Illustration by Kailey Whitman

Will people be able to distinguish between real and fake news in the future when we can’t do so now?

Editor’s Note: This article is part of a larger series of Q&As that originated in the future-focused UD Magazine. To see additional questions, please visit the Envisioning the Future website.

The question assumes that we ever could. Half a century ago, political theorist Hannah Arendt wrote, “The result of a consistent and total substitution of lies for factual truth is… that the sense by which we take our bearings in the real world…is being destroyed.” In 1964, Richard Hofstadter won the Pulitzer Prize for his book, Anti-Intellectualism in American Life, which chronicled how “anti-elite, anti-reason and anti-science” sentiments have long been part of the American political and social landscape.

In recent decades, with the rise of the cable TV shout shows; talk radio’s frequently vacuous, vituperative invective; and shorter, lighter local and network television news stories with sometimes cartoonish graphics to make sure the audience understands, too many of our fellow Americans are benumbed and be-dumbed by what journalist Carl Bernstein has called “the spectacle, and the triumph, of the idiot culture.”

According to studies by the Annenberg Public Policy Center, roughly 35 percent of Americans could not name any of the three branches of the federal government, and more than 60 percent didn’t know which political party controls the U.S. House of Representatives and the U.S. Senate. Political scientists have found that just 49 percent of Americans knew that the only country to ever use a nuclear weapon in a war is the United States.
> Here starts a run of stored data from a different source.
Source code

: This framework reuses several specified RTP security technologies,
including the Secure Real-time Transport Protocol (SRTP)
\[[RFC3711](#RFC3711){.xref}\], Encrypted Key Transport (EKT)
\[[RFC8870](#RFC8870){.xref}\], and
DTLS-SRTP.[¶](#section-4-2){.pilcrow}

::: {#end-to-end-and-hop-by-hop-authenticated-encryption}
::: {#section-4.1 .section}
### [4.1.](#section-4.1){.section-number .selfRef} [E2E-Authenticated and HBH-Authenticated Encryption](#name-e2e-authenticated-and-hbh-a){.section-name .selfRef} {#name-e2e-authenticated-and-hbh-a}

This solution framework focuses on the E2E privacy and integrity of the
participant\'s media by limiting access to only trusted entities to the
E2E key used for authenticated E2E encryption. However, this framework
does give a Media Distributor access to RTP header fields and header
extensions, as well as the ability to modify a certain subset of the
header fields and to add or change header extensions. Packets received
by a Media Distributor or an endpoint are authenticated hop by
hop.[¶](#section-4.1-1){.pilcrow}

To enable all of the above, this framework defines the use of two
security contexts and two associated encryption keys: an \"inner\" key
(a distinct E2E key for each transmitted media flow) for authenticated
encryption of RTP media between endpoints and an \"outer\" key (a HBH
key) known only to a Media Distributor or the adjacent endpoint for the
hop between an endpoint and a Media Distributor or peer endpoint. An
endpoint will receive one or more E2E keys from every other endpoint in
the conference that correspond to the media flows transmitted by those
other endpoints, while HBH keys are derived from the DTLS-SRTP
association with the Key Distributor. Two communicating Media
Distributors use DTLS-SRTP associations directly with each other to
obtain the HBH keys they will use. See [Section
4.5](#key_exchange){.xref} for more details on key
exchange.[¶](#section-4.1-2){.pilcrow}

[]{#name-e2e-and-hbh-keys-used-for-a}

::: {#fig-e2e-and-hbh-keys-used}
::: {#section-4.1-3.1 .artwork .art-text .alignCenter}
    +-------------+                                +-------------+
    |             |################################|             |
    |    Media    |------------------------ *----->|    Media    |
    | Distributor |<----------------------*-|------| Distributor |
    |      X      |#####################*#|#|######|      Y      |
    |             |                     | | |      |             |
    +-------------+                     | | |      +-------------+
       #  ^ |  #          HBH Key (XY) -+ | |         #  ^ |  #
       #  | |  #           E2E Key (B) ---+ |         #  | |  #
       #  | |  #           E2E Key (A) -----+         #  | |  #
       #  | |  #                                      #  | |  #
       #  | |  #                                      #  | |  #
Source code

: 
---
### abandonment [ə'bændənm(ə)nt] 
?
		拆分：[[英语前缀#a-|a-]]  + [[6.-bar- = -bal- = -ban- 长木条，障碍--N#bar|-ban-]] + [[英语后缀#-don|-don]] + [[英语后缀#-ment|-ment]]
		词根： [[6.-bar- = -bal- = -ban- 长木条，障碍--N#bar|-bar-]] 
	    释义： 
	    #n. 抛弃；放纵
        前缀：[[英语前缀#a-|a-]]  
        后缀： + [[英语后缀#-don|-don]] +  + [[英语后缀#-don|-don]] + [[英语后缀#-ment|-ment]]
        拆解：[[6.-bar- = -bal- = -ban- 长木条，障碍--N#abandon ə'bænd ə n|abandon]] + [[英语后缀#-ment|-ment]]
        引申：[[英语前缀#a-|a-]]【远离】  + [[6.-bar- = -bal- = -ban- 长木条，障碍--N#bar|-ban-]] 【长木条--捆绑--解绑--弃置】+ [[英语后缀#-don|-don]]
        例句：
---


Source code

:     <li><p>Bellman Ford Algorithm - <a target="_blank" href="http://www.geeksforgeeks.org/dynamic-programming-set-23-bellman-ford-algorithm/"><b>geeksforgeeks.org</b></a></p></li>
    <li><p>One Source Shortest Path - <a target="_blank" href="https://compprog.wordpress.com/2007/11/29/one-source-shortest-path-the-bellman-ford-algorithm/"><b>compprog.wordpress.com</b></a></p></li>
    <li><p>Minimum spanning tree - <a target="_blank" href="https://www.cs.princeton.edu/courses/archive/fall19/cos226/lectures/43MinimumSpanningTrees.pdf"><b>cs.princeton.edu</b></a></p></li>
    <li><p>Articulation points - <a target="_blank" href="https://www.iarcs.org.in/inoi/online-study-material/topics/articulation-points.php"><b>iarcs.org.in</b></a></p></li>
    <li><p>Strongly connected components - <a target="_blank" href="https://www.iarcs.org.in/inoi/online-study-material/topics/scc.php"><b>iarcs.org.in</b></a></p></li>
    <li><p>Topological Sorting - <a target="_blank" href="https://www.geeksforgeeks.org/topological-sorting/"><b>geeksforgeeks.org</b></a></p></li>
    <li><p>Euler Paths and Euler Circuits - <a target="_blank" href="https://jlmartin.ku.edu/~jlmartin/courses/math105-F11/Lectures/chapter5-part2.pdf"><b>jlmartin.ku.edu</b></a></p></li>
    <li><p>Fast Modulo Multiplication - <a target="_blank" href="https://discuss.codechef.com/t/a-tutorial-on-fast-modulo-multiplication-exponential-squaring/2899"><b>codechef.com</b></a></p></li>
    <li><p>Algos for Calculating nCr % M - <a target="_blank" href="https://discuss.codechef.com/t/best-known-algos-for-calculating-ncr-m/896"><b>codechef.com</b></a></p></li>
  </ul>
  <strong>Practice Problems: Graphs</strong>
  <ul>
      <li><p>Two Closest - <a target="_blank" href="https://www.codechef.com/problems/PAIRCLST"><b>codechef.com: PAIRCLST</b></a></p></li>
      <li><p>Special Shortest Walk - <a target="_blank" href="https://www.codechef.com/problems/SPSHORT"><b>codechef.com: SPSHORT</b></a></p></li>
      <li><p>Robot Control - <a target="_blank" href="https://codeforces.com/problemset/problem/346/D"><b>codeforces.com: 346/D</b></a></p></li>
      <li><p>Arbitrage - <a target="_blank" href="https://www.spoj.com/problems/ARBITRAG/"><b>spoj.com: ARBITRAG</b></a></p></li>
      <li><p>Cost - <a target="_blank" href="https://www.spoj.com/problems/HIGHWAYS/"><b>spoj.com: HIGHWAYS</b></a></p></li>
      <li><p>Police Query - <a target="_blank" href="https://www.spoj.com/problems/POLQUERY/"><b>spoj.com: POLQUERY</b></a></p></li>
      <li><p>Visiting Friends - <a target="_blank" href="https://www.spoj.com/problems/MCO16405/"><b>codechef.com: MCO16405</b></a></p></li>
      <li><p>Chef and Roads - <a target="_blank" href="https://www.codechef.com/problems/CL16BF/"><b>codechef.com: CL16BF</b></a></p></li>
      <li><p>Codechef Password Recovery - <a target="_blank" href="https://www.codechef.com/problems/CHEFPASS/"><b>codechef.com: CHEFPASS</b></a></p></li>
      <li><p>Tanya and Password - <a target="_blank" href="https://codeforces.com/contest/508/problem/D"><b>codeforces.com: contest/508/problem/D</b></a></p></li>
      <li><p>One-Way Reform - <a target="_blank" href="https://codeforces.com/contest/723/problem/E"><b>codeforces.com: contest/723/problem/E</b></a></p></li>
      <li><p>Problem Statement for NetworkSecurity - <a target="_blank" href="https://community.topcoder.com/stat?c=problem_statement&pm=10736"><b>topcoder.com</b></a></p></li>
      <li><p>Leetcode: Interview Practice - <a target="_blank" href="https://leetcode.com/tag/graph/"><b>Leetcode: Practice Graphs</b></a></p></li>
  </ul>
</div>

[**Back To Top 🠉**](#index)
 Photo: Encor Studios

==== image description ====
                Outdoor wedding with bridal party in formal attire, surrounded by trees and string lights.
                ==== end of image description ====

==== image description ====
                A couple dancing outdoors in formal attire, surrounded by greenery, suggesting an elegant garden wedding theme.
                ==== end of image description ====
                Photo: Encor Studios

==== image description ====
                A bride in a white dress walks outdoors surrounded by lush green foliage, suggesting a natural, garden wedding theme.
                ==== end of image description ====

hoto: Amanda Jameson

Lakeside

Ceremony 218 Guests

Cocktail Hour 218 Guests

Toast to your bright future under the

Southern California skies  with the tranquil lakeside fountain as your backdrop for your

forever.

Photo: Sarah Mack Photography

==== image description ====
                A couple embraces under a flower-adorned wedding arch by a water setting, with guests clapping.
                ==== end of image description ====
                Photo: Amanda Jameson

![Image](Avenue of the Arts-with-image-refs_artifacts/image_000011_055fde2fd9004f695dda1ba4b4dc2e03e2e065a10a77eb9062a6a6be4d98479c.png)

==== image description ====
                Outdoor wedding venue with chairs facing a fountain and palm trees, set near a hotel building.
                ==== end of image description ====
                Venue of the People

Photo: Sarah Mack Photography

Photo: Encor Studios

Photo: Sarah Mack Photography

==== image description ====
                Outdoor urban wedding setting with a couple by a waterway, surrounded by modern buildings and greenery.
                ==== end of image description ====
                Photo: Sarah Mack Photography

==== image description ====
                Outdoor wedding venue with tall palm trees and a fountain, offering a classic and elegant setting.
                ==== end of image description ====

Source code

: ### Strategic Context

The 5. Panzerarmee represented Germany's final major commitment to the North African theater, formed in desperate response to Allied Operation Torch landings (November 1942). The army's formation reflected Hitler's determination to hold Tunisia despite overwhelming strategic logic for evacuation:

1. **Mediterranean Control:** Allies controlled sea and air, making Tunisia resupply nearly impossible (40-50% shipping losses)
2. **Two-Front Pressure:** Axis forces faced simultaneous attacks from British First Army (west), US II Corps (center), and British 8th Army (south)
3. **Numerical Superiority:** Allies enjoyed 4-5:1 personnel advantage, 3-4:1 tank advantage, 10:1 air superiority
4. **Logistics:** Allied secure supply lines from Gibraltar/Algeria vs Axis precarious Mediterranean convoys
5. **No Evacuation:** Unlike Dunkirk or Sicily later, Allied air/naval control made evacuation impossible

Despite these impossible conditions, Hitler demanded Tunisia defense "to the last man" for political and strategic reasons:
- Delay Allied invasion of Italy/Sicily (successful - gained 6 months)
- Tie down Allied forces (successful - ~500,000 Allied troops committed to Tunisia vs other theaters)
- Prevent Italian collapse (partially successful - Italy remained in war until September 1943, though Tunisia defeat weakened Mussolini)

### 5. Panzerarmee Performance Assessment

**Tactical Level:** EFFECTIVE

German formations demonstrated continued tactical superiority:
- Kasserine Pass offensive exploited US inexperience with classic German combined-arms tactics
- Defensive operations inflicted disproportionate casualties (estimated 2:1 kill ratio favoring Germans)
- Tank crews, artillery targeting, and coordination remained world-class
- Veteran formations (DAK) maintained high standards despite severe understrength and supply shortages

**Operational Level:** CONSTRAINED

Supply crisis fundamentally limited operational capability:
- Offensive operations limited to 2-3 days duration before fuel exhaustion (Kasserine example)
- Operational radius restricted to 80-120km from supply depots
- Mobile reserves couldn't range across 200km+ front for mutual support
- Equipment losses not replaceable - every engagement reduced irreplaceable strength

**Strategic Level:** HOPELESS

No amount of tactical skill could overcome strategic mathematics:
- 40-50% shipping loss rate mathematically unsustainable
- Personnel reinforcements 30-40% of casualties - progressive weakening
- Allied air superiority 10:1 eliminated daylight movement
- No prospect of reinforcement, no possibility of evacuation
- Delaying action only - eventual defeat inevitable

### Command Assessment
Of course, there are also the online, miscreant manipulations of social media and our electoral process.

The most heinous atrocities known to humankind, dating back thousands of years, were accomplished with the help of “fake news” — i.e. false information, also known as “lies” purveyed by despotic leaders and heinous, conscience-less abusers of human rights. The fact is, we must always be careful consumers of information. Now more than ever.

Charles Lewis, AS75, is the founding executive editor of the Investigative Reporting Workshop and a professor at American University in Washington, DC. A veteran investigative journalist, he is also the founder of two Pulitzer Prize–winning nonprofit news organizations, the Center for Public Integrity and the International Consortium of Investigative Journalists. His most recent book is 935 Lies: The Future of Truth and the Decline of America’s Moral Integrity.